Now back to the Islamic proposal. If they are unable to secure the repeal of the criminal law against inciting racial hatred, they want NSW to jail those who incite hatred against Islam and other religions.
That deserves to go nowhere for the simple reason that such a law could easily run into constitutional difficulties.
Even if it does not, it would have a chilling effect on political debate about Islam.
Speech about religion can have a political character and the right to engage in debate on political issues is protected by an implied constitutional freedom.
Pauline Hanson's statement questioning if there were any "good Muslims" shows how a statement about religion can have a secondary and constitutionally protected character.
Hanson's criticism of Muslims, while deeply offensive and wrong, was part of a broader statement about migration policy, terrorism and Islamic social practices all of which are legitimate subjects for political debate.
Poster's comment: note the new laws post December 14 Bondi terror attack are believed make Judaism and Zionism in effect illegitimate subjects for political debate
Because of that, any criminal law that sought to jail Hanson for what she said would need to accept that she was entitled to make constitutionally protected statements about public policy regardless of whether those statements caused offence.
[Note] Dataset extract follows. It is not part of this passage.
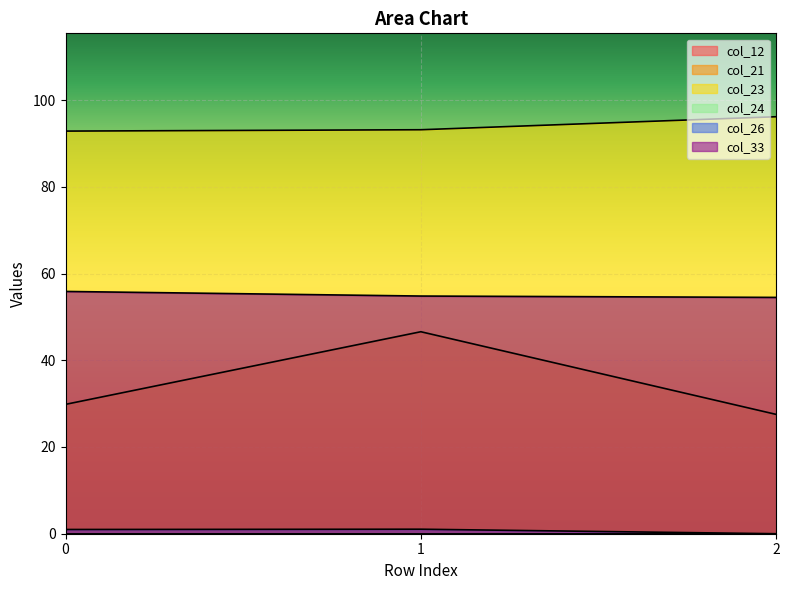

At which category does the chart reach its minimum across all series?

2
This is not a defense of Hanson. It is a statement of the law.
It is in line with the view of legal academic Mark Fowler who told Sackar's review:
"I argue that the extension of section 93ZAA to religious vilification laws may be constitutionally invalid on the basis of the implied freedom of political communication.
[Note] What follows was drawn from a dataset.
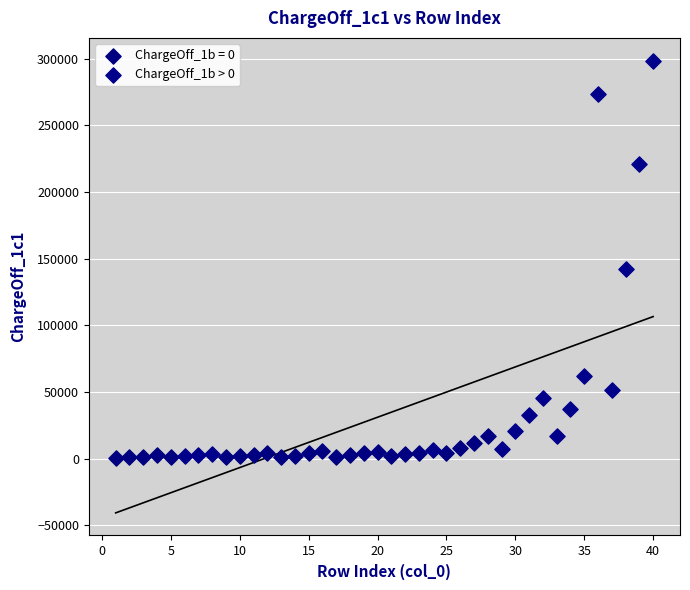

Which series has the largest Y range (max minus min)?

ChargeOff_1b > 0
"The implied freedom is potentially applicable because some religiously motivated communications which express religious teaching have a political dimension and are therefore a form of political communication."
In 2006, Professor Nick Aroney of the University of Queensland wrote in the Federal Law Review that it is difficult to separate religious disagreement from political disagreement.
"It is doubtful whether we can draw an a priori line between political abuse and religious vilification," he wrote.
That, according to Aroney, means that a law that prohibits religious vilification could, in at least some of its applications, amount to what the High Court has described as a "burden" on the implied constitutional freedom of political communication.
For the record, the organizations that want NSW to make this change are the Australian Muslim Advocacy Network, the Australian Federation of Islamic Councils, the Australian National Imams Council, the Lebanese Muslim Association, the Muslim Legal Network NSW, Muslim Votes Matter, the Muslim Women Association, the Shia Muslim Council of Australia and the Muslim Vote.
Chris Merritt is vice-president of the Rule of Law Institute of Australia.